Dziewiątą plagą była ciemność pokrywająca całą ziemię. Możliwe, że to było podobne mgle londyńskiej, podczas której nie można nic widzieć, i w której światło mało może się przydać, i to sprowadza handel do ogólnego zawieszenia. Ta ciemność może była spowodowana przez kurz w powietrzu, jak niektórzy wierzą, albo w tysiące innych sposobów, jakie Wszechmogący może obrać. Jednakowoż ziemia Gosen gdzie Izraelici mieszkali była wyjątkiem – inny dowód dla Faraona, że on miał do czynienia z Bogiem Izraelskim.

Głęboko przyciśnięty, Faraon ustąpił trochę więcej niż przedtem i zgodził się wypuścić lud z ich dziećmi, jeśli oni pozostawią swoje trzody i stada w Egipcie.
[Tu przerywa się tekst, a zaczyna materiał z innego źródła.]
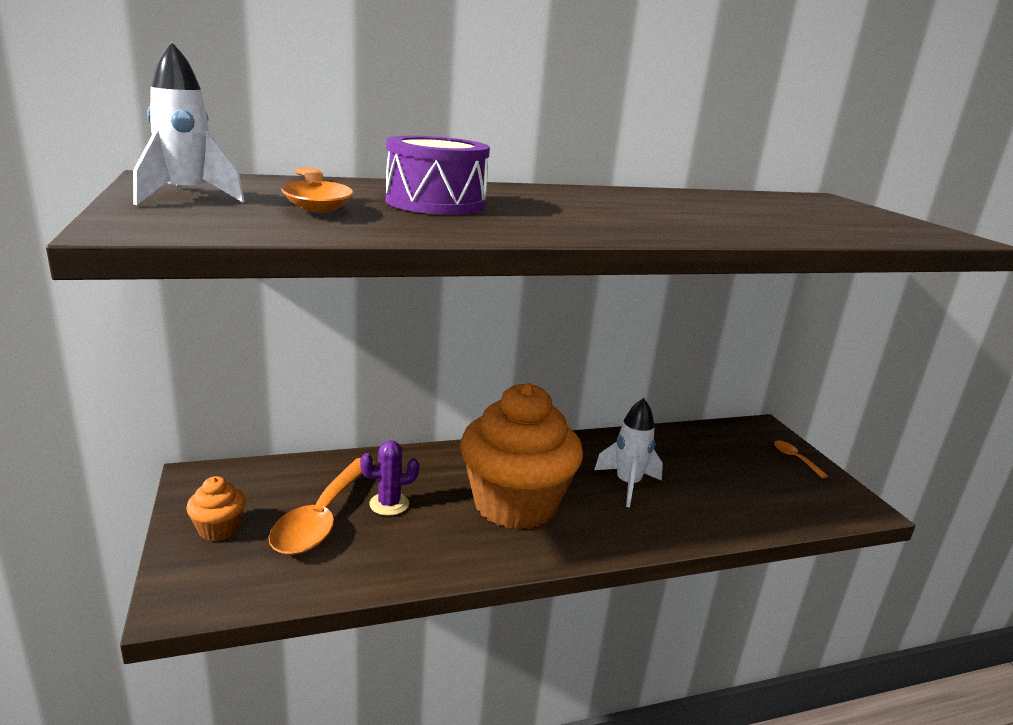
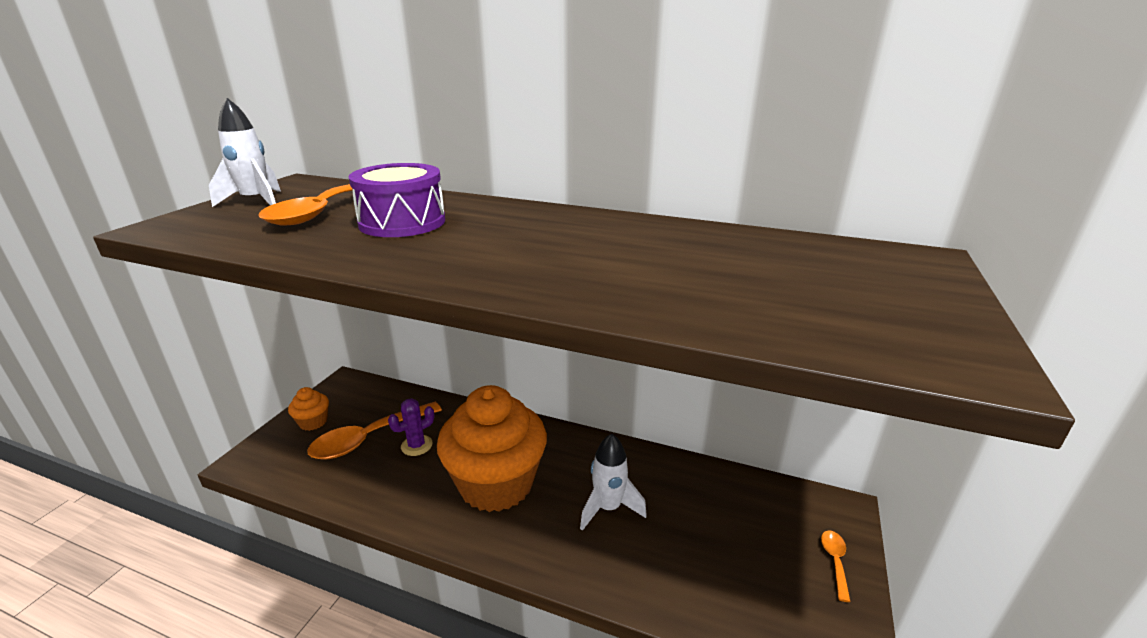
camera: 40 degrees right, 5 degrees up
purple cactus [360,440,419,516] -> purple cactus turned 60 degrees counterclockwise [388,398,434,456]

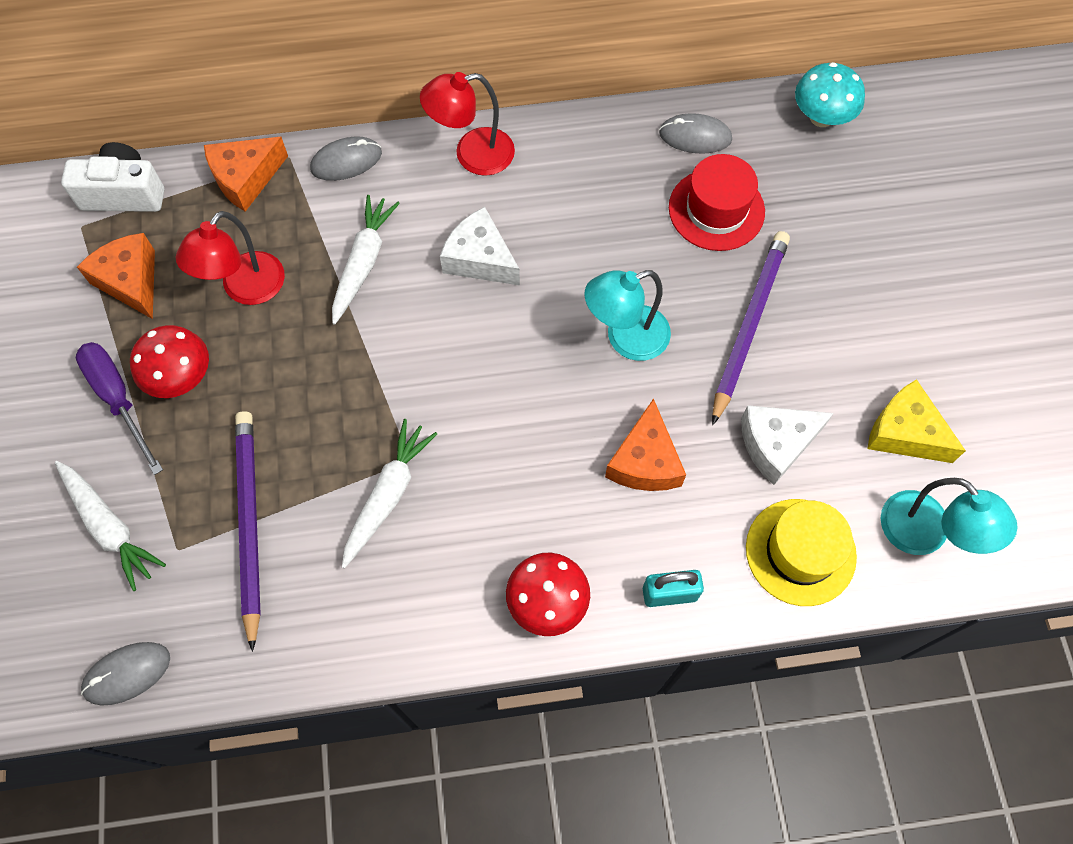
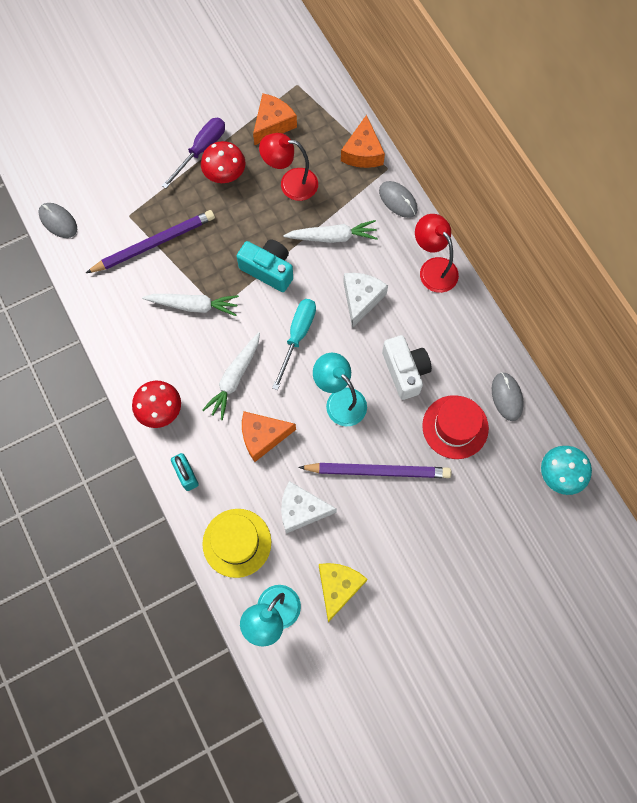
camera: 70 degrees right, 5 degrees up
white carrot [55,461,166,591] -> white carrot moved to [202,332,260,420]
white camera [61,142,164,212] -> white camera moved to [382,335,432,400]
orange cheese [204,137,288,212] -> orange cheese turned 120 degrees counterclockwise [341,115,385,168]
white cheese [741,405,834,485] -> white cheese turned 45 degrees counterclockwise [281,481,337,534]
none -> turquoise camera [237,239,293,292]
none -> turquoise screwdriver [272,299,316,390]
Kiedy nie przyjęto tej propozycji, Faraon rozkazał Mojżeszowi aby opuścił go i nie oglądał oblicza jego pod karą śmierci. Na to odgrażanie się przyszła spokojna odpowiedź Mojżesza: "...Dobrześ powiedział; nie ujrzę więcej oblicza twego.” Następna plaga jak Mojżesz wiedział, będzie ostatnią, po której twarde serce Faraona ulegnie.